Luzzatto was educated by some of the most outstanding rabbis of his period. By the age of 22, many of his works were being published and discussed throughout the Jewish community. These works, called responsa, gained him a good deal of popularity; including a rather interesting work that deemed it was acceptable to travel by gondola on Shabbat (a day during which travelling on water is normally forbidden to religious Jews).

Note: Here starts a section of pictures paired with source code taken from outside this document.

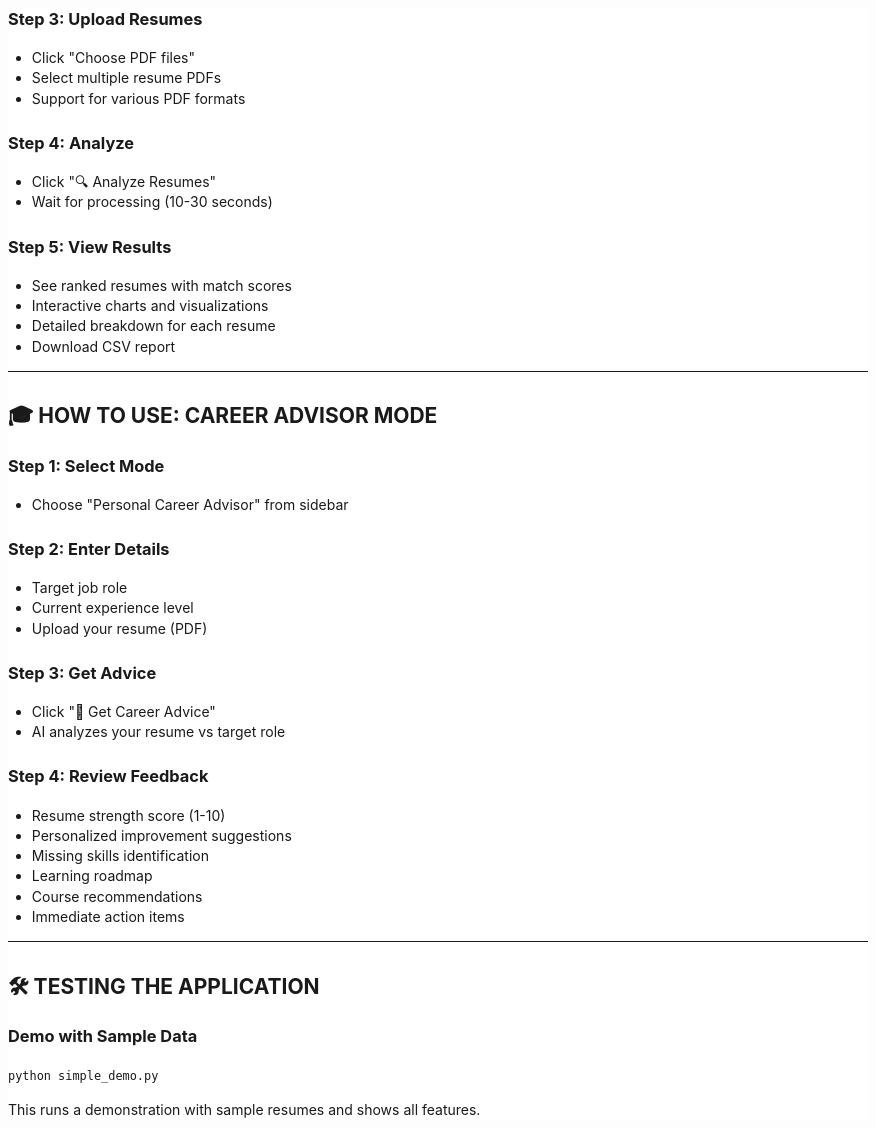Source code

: ### **Step 3:** Upload Resumes
- Click "Choose PDF files"
- Select multiple resume PDFs
- Support for various PDF formats

### **Step 4:** Analyze
- Click "🔍 Analyze Resumes"
- Wait for processing (10-30 seconds)

### **Step 5:** View Results
- See ranked resumes with match scores
- Interactive charts and visualizations
- Detailed breakdown for each resume
- Download CSV report

---

## 🎓 **HOW TO USE: CAREER ADVISOR MODE**

### **Step 1:** Select Mode
- Choose "Personal Career Advisor" from sidebar

### **Step 2:** Enter Details
- Target job role
- Current experience level
- Upload your resume (PDF)

### **Step 3:** Get Advice
- Click "🚀 Get Career Advice"
- AI analyzes your resume vs target role

### **Step 4:** Review Feedback
- Resume strength score (1-10)
- Personalized improvement suggestions
- Missing skills identification
- Learning roadmap
- Course recommendations
- Immediate action items

---

## 🛠 **TESTING THE APPLICATION**

### **Demo with Sample Data**
```bash
python simple_demo.py
```
This runs a demonstration with sample resumes and shows all features.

Another of his important works written in Italian is entitled Socrate, which argues that human reason cannot attain its goals if unaided by divine revelation.

==Expulsion of Jews==
During this period there were a great many Jews who were being expelled from their homes throughout Italy (and, indeed, the rest of Europe). Fearing the same fate might befall Venetian Jewry, Luzzatto took preemptive action, writing a pamphlet in classical Socratic style which presented clear and rational arguments against such an expulsion taking place in Venice.

===Discourse===
The resulting work, entitled Discorso circa il stato de gl'Hebrei et in particolar dimoranti nell'inclita città di Venetia ("Discourse Concerning the Condition of the Jews, and in particular those living in the Fair City of Venice"), was completed in 1638. The discourse broke from tradition in that it was not directly addressed to Venetian Jewry or the official rabbinate of the time, but to the leaders of the Venetian Republic (called the doge, amongst others). Luzzatto argued for toleration of the Jews on the basis of their economic and social usefulness. He stated that Jews performed tasks which would normally be taken on by foreign merchants, but could instead remain under control of the republic.

Further breaking from tradition, the discourse was not written in Hebrew, but rather in eloquent Italian. As a result, the discourse was successful in convincing the Doge to rule against the expulsion edict, allowing the Jewish population of Venice to remain.